The 2026 Iran war began with US and Israeli strikes on 28 February and was followed by the Iranian closure of the Strait of Hormuz in early March. It exposed a vulnerability that the Nordic region is not yet structured to manage cooperatively. The IEA’s 11 March collective action, with 400 million barrels released, was the largest coordinated release from strategic oil reserves in the agency’s history. The joint action demonstrated both the value of the existing framework and its limits: stockholding obligations are met nationally, but without special provisions for remote and self-governed Island Energy Systems with structurally elevated baseline costs. There is no Nordic mechanism to coordinate demand-restraint or to channel collective protection to those regions.

Short-term (0–3 years)

Recommendation 23: Nordic Emergency Demand Management Protocol. Develop a harmonised Nordic emergency demand restraint and fuel rationing protocol covering electricity, oil, and gas, aligned with IEA collective action procedures. The protocol defines four parameters: activation thresholds for each carrier; the sequence and scale of demand restraint measures; explicit provisions for protecting remote and self-governed regions; and a Nordic coordination mechanism that operates within IEA collective action processes rather than parallel to them.

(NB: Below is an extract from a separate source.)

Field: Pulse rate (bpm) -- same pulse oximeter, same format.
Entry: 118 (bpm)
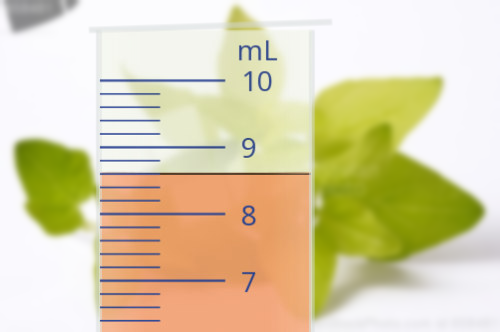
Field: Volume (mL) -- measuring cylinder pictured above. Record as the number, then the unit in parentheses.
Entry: 8.6 (mL)
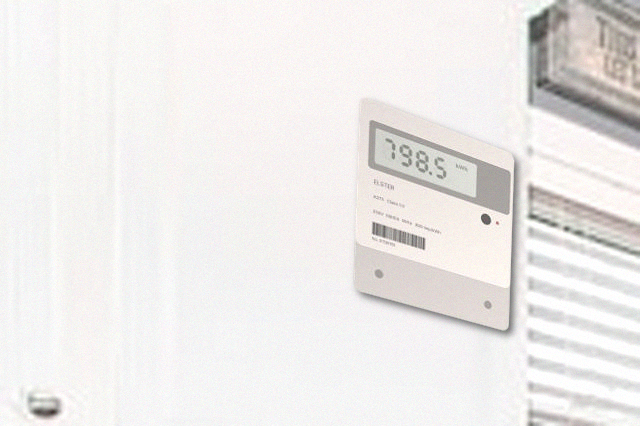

Recommendation 24: Nordic Private Sector Fuel Security Guidelines. Issue Nordic guidelines for private sector energy security planning in energy-intensive and logistics-critical sectors. The guidelines should cover three key areas: minimum on-site fuel storage requirements for sectors where supply continuity is operationally critical; price-shock absorption mechanisms (hedging requirements, emergency contracts) for exposed sectors; and sector-specific contingency protocols for aviation, maritime freight, the fishing industry, and cold-chain logistics. The guidelines would be voluntary but promote a regionally cohesive approach in responding to supply shocks.
Recommendation 25: Nordic Jet Fuel Cooperation Mechanism. Establish a Nordic-level coordination mechanism for jet fuel security that addresses the carrier's distinct exposure profile and the institutional gap that no current framework fills. The mechanism should comprise four components. First, a standing Nordic coordination forum bringing together national emergency supply agencies, civil aviation authorities and major airline and airport operators, meeting at minimum twice annually and on demand during supply shocks. Second, a joint assessment of the case for sector-specific jet fuel reserve arrangements over and above general oil stockholding, including options for distributed storage at major Nordic airports and bilateral or multilateral surge-supply arrangements between Nordic refiners and the most exposed Nordic markets.